Current Institutional Affiliation
Associate Professor, History, Loyola University Chicago

Award Information

International Dissertation Research Fellowship 2006
Institutional Affiliation (at time of award):
History, University of Michigan
Nourishing Socialism: Food, Bodies, and the Building of a National Identity in Early Cold War East Germany

My research explores the ways in which food was woven into the construction of national identity in the GDR. I am interested in how the socialist government used discourses of food preparation and consumption to redefine notions of private and public spheres, and of individual and collective health. During the first decades of the Cold War, both East and West Germany were engaged in a complicated process of identity construction. In the wake of the Holocaust, the devastating military defeat, and the division of the nation into two self-contained and ideologically opposed lands, the two Germanys redefined themselves both in reference to the (Nazi) past and to their 'other half.' In the GDR, this process was implicated in the explicit attempt to formulate a new model of appropriate consumption and production, something, I argue, bound to the issue of food management.

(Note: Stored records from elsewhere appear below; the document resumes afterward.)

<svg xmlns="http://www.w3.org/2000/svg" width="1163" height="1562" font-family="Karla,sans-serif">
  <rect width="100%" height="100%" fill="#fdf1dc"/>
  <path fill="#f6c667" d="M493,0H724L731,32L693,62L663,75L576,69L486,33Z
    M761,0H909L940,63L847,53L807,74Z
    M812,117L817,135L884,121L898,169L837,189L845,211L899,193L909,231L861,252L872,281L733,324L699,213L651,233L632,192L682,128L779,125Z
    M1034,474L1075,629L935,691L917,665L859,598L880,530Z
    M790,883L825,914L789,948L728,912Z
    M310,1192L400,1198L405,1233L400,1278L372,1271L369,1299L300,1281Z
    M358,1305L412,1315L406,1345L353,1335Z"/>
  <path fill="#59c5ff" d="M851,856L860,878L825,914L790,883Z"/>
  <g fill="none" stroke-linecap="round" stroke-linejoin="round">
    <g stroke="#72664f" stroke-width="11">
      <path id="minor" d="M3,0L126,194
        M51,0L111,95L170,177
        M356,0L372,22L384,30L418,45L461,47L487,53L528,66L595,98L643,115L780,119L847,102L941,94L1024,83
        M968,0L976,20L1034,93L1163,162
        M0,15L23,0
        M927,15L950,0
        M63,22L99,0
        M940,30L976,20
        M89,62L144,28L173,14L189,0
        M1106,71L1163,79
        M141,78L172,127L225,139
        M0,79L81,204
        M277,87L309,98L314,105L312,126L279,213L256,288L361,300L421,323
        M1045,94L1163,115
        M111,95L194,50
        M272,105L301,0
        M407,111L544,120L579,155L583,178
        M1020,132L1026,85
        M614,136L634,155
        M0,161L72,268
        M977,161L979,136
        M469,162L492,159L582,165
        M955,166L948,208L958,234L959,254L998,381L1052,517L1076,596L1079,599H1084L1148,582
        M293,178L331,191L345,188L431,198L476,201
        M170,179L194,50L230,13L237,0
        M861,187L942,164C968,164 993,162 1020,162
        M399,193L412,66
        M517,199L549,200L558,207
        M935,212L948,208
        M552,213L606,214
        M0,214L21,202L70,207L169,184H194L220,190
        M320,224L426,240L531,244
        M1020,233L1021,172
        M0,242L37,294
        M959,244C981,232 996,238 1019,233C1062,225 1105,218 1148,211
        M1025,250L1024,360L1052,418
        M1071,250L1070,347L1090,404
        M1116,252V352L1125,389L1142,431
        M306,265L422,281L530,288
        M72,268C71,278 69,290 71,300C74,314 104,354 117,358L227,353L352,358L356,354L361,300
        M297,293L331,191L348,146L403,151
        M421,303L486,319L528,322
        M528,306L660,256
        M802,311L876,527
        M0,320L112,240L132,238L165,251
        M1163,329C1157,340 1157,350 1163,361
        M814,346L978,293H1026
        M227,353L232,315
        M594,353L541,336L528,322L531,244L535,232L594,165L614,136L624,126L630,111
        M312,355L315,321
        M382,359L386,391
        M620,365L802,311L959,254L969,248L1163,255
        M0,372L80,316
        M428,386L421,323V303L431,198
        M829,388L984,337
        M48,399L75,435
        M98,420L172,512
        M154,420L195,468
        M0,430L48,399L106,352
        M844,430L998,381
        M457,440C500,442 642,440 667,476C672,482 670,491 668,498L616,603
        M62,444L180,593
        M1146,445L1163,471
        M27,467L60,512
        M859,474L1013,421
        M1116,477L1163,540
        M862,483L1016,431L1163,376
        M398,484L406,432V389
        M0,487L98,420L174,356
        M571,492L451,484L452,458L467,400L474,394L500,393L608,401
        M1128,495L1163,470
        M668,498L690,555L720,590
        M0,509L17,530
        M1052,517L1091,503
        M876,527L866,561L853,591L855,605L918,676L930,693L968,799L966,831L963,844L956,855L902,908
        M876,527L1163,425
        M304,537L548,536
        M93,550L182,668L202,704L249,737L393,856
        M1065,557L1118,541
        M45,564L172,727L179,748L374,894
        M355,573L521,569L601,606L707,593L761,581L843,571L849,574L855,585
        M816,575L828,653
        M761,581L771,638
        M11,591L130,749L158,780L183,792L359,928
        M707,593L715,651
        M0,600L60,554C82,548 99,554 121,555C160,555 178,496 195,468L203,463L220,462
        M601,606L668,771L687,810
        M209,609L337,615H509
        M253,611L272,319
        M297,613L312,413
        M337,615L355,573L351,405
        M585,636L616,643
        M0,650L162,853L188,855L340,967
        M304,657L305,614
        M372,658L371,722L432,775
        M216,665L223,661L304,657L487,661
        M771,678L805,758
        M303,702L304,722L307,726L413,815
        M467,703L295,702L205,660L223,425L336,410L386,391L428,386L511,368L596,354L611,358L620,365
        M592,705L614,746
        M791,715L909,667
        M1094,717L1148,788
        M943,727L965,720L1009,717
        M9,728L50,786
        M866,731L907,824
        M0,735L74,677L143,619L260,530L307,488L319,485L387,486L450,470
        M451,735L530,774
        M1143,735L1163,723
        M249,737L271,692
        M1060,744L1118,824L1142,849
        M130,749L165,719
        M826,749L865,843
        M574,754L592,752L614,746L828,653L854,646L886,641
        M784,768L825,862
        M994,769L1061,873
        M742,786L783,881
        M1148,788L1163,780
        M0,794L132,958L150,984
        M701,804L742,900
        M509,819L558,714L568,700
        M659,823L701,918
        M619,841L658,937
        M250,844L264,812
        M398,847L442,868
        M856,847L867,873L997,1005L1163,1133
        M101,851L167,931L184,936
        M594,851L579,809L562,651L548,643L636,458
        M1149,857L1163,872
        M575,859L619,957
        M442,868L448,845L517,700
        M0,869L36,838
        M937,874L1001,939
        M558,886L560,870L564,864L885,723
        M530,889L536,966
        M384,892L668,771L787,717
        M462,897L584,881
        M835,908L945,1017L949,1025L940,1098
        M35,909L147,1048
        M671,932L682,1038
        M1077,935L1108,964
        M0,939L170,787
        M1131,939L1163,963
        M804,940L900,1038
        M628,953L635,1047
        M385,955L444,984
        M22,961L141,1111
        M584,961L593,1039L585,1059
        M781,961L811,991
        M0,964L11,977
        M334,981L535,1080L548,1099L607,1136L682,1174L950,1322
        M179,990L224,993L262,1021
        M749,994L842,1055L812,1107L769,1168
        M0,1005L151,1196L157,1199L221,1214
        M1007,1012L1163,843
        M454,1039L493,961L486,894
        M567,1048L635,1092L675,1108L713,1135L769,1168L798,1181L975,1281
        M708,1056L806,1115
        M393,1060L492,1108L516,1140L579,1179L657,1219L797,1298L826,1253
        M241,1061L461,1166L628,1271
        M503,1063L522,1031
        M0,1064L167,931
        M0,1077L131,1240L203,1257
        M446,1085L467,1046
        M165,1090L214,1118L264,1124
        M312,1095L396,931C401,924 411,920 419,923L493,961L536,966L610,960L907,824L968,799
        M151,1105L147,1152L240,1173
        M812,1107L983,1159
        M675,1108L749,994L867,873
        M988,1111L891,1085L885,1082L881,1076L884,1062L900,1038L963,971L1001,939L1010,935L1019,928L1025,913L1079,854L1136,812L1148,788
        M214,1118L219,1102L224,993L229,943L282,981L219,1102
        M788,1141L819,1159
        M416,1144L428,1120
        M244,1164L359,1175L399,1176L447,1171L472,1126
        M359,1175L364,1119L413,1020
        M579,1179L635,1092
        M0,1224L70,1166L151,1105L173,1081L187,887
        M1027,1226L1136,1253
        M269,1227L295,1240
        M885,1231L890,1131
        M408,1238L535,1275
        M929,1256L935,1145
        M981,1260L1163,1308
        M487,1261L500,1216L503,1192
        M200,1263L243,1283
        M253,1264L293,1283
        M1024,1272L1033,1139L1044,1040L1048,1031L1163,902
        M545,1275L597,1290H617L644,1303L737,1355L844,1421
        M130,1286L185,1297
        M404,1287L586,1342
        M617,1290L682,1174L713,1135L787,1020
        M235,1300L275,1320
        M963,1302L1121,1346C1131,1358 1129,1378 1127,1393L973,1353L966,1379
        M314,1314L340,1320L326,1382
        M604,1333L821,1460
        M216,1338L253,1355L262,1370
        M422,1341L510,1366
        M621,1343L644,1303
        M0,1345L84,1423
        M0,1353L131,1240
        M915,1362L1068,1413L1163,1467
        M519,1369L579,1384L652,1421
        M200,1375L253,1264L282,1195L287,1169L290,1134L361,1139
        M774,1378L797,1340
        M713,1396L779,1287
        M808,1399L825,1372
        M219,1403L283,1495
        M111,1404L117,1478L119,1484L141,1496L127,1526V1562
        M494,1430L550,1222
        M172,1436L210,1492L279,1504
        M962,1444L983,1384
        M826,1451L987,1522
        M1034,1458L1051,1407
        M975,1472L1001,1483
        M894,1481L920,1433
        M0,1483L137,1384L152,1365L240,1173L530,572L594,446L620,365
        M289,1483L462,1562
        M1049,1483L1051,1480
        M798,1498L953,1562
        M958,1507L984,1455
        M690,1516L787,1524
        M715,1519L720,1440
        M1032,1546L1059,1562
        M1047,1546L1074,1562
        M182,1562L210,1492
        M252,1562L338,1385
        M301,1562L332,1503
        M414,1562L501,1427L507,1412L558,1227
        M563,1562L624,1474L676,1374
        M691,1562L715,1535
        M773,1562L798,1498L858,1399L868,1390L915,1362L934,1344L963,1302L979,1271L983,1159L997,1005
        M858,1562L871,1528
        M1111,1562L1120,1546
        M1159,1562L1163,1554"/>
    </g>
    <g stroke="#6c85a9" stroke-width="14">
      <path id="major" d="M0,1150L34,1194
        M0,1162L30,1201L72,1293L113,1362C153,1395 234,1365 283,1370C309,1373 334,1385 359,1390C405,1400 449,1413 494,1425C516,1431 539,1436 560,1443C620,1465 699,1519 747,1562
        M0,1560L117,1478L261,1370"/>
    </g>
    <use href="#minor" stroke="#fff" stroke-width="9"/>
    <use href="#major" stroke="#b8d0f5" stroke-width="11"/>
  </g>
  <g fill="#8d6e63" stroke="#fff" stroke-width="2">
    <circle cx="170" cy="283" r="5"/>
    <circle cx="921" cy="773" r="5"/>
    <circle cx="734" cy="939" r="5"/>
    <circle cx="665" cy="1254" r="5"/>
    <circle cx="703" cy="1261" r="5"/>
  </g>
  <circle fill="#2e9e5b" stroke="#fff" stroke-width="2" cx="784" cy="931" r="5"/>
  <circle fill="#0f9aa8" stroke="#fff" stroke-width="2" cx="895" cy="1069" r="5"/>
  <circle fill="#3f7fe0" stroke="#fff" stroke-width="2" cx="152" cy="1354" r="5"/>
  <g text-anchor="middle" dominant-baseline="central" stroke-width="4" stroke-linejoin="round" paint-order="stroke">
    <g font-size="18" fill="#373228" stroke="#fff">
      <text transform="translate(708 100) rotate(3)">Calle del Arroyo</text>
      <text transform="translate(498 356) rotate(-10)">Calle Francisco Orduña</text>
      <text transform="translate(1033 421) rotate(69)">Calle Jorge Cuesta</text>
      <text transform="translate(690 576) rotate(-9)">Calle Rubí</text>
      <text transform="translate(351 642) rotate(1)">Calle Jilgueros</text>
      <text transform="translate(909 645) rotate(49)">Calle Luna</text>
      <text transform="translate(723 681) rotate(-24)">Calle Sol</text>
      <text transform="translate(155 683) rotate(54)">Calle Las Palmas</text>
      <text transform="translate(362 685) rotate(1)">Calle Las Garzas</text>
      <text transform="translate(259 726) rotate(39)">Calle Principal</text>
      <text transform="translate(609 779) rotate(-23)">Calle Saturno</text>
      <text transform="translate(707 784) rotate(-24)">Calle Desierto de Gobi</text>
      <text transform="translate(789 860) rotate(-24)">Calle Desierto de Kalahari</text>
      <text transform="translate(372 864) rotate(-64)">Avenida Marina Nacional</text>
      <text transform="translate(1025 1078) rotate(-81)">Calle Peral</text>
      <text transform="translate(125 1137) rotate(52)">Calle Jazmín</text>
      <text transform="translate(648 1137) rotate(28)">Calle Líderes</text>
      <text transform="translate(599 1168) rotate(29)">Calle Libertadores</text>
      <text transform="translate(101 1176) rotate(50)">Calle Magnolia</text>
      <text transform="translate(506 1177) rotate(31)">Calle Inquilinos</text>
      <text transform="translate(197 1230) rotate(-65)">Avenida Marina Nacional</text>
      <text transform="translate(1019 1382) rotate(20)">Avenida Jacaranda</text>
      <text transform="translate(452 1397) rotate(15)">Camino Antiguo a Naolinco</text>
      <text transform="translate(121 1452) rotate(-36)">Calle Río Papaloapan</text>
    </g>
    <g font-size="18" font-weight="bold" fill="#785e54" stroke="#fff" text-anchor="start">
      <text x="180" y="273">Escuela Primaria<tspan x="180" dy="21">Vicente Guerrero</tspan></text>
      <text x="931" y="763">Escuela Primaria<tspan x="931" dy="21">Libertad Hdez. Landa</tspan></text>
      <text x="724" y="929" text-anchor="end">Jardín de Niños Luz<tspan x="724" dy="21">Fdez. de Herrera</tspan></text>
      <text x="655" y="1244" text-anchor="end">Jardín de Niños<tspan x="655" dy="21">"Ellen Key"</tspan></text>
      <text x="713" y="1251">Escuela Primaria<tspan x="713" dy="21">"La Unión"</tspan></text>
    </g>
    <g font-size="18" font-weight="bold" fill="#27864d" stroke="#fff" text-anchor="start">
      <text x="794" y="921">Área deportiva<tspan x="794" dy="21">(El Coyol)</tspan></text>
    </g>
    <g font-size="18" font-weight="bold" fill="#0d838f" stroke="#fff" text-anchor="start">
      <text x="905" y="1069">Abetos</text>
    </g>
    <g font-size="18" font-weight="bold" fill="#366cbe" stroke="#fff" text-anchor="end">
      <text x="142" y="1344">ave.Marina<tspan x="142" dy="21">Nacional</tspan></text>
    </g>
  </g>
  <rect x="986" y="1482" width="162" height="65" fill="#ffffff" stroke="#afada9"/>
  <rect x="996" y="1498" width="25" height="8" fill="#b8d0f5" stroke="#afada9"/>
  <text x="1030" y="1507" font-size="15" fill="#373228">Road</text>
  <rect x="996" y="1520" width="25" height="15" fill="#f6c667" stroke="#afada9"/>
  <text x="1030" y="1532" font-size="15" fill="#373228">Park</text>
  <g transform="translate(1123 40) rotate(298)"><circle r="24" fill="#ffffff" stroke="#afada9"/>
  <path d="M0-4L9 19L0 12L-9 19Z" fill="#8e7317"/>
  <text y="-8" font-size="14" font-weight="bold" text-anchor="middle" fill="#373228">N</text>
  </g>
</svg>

My primary resource is the German Institute for Nourishment Research (DIFE), which organized all policy related to food in the GDR, including work-place meals, the production (margarine versus butter) and distribution (Berlin versus Leipzig) of specific food items, prices and display of consumer goods in stores, and debates over the relationship between diet and physical and psychological health. I will also be analyzing educational programs intended to teach the population what and how to eat. State-published cookbooks redefined a national cuisine within the framework of a community of 'socialist friendship lands,' while museums developed exhibits teaching about 'good' and 'bad' obesity. By exploring the ways in which the GDR self-consciously connected the eating habits of its population with the nation's development, my work hopes to better understand how individual bodies are tied to the process of nation-making, and the particular significance of food to socialism and to modem Germany.